The notion is the fact that through touch the child forms a picture of the letter in their head. If they can remember the sound of the letter it can help raise their connection between the sound and the shape and type of the letter. As an extension, in case you have included vowels and consonants you can also encourage the little one to generate some words with the letters they have identified.
Above Otis places his hand in the Puzzle Bag and feels for a letter. He has identified this as a 'w'. The Puzzle Bag is one of our favourite materials which we have used many times over time. Otis used his first Mystery Bag as a toddler with a couple family items in it. It actually heightens their sense of touch. Our Mystery Bag is an easy silk lined, drawstring bag. I usually be sure it remains to around five things in the tote.
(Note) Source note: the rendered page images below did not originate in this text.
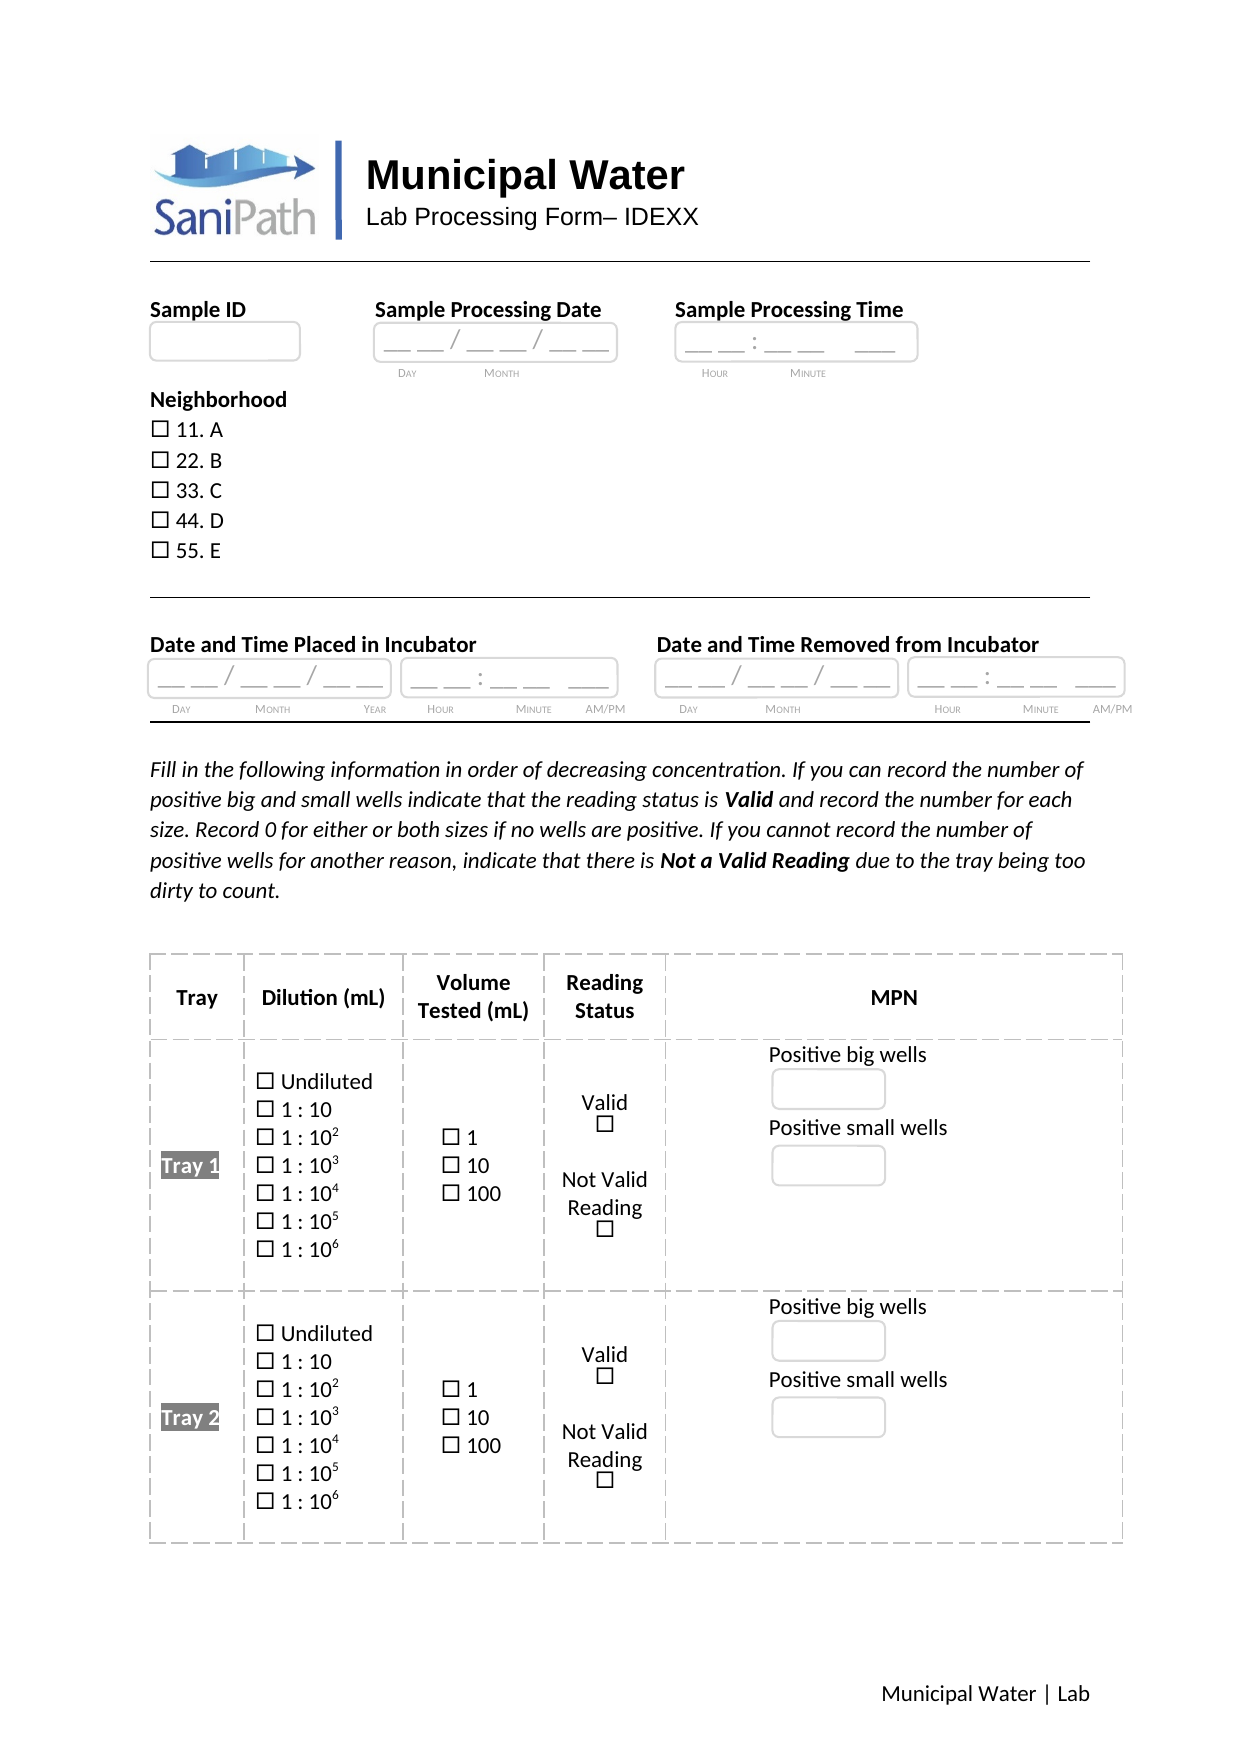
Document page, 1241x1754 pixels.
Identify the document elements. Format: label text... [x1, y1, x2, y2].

table_cell 1 10 100 [403, 1290, 544, 1542]
text 44. D [150, 506, 1090, 534]
table_cell Valid Not Valid Reading [544, 1290, 666, 1542]
text 22. B [150, 446, 1090, 474]
text Neighborhood [150, 385, 1090, 413]
table_cell Undiluted 1 : 10 1 : 102 1 : 103 1 : 104 1 : 105 1 : 106 [244, 1290, 403, 1542]
text Lab Processing Form– IDEXX [366, 202, 1090, 230]
text Municipal Water [366, 150, 1090, 198]
table_header Tray [150, 953, 244, 1039]
text 33. C [150, 476, 1090, 504]
text Sample ID Sample Processing Date Sample Processing Time [150, 295, 1090, 323]
table_header Reading Status [544, 953, 666, 1039]
table_header MPN [666, 953, 1122, 1039]
table_header Volume Tested (mL) [403, 953, 544, 1039]
table_cell Tray 2 [150, 1290, 244, 1542]
text Fill in the following information in order of decreasing concentration. If you can record the number of positive big and small wells indicate that the reading status is Valid and record the number for each size. Record 0 for either or both sizes if no wells are positive. If you cannot record the number of positive wells for another reason, indicate that there is Not a Valid Reading due to the tray being too dirty to count. [150, 755, 1090, 904]
table_cell Valid Not Valid Reading [544, 1039, 666, 1290]
picture [150, 134, 319, 240]
table_cell Positive big wells Positive small wells [666, 1039, 1122, 1290]
table_cell Positive big wells Positive small wells [666, 1290, 1122, 1542]
table_header Dilution (mL) [244, 953, 403, 1039]
text 55. E [150, 536, 1090, 564]
text Date and Time Placed in Incubator Date and Time Removed from Incubator [150, 631, 1090, 659]
table_cell 1 10 100 [403, 1039, 544, 1290]
text 11. A [150, 416, 1090, 443]
table_cell Undiluted 1 : 10 1 : 102 1 : 103 1 : 104 1 : 105 1 : 106 [244, 1039, 403, 1290]
table_cell Tray 1 [150, 1039, 244, 1290]
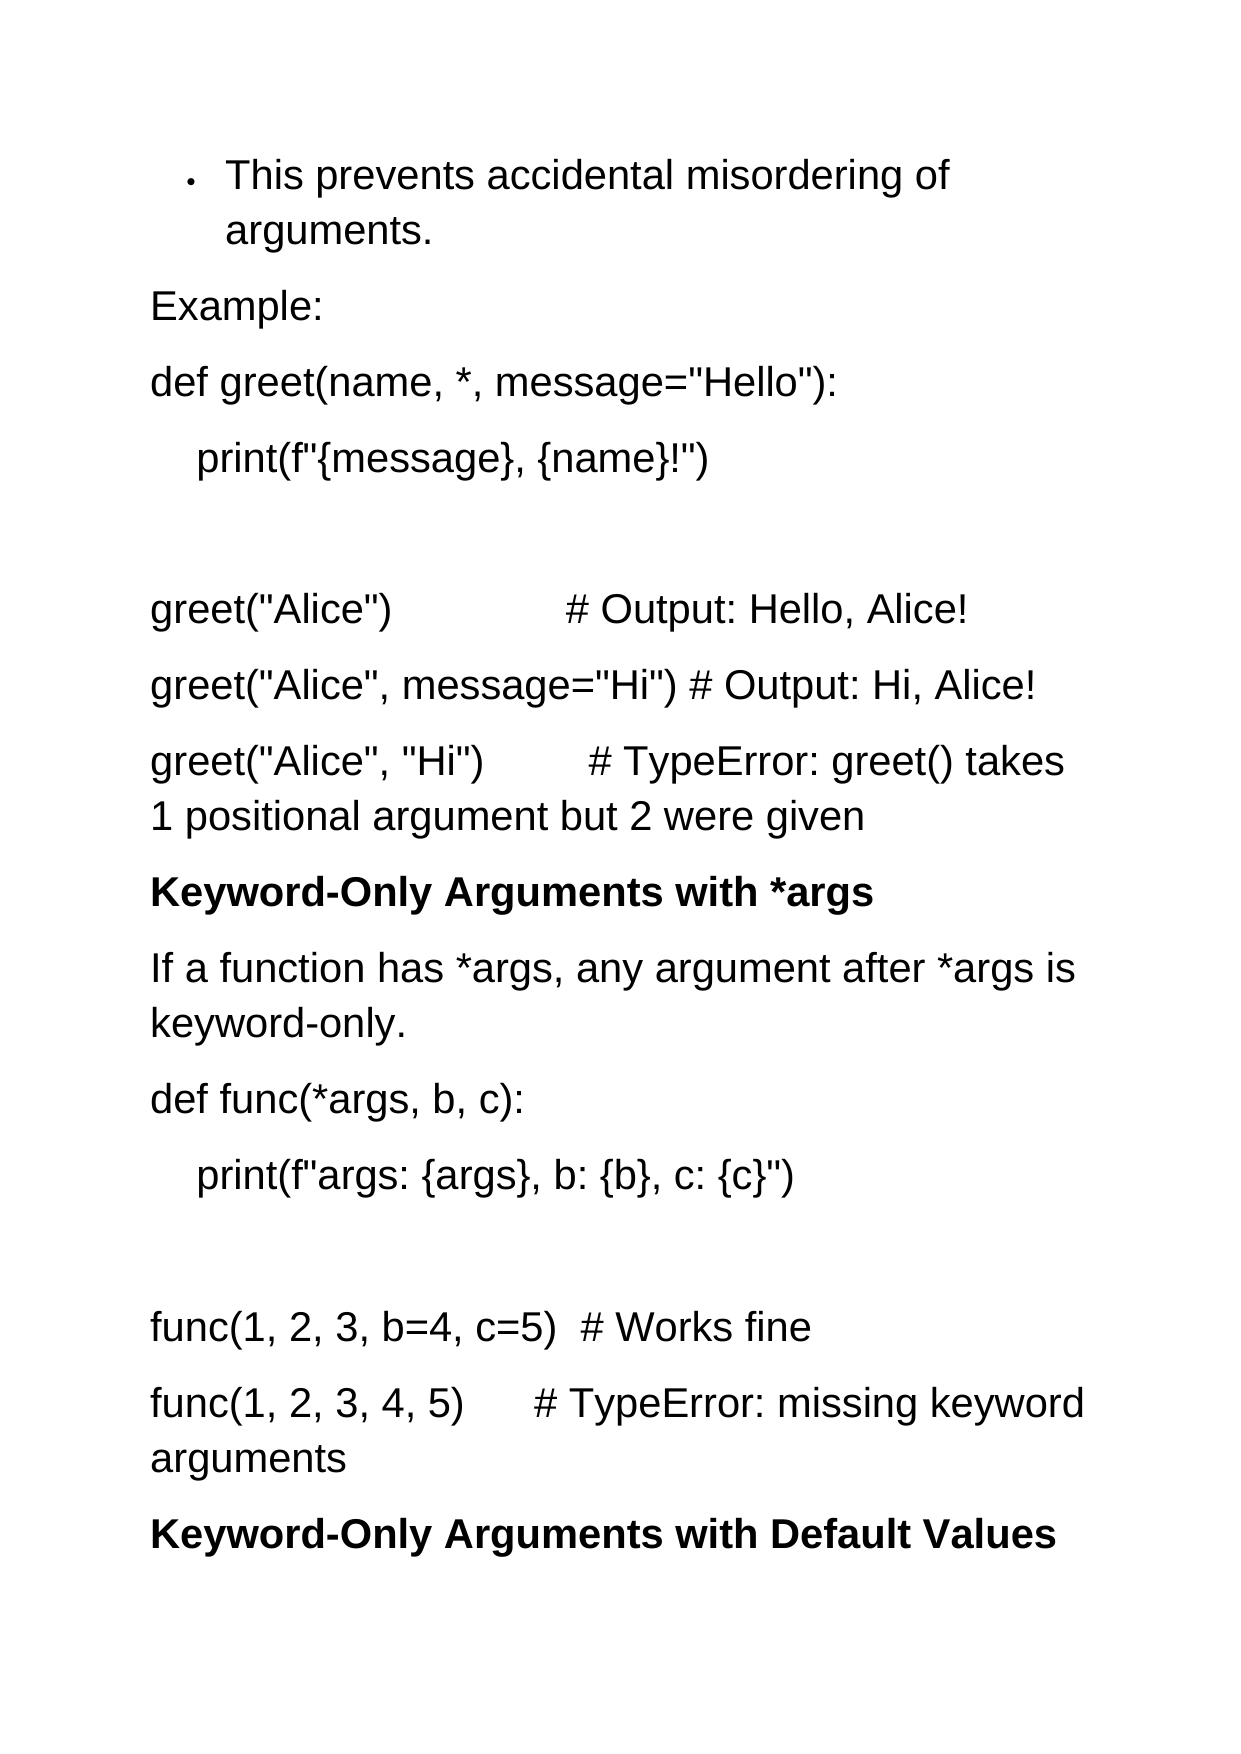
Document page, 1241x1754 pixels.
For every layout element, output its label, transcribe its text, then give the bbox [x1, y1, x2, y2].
With all actions at home, I attempt to keep it engaging and lighthearted. In case you give this a go I hope you enjoy!
Geometry Love- Montessori Stuff for Geometric Form WorkYou could have guessed following yesterday's post, that we've been doing a lot of geometric contour work around here! and I am frequently asked about them. So I Have compiled a quick list of another geometric shape construction sticks and pieces that might be useful for a Montessori house or classroom!
1. Learning Edge Connecting GeoStix (Australia here).
2. Learning Resources Geometric Shapes Building Set (similar Australia here).
3. Geo Strips (Australia here) (you can see Otis using the Geo Strips in this place).
4. Wikki Stix Basic Contours Creative Fun Kit.
5. Learning Resources Transparent Anglegs (the Anglegs come in various sizes also!).
6. Montessori Geometric Stick Stuff (Australia here) (I love this image from Westside Montessori School of the Montessori Geometric Stick work, with a simple description).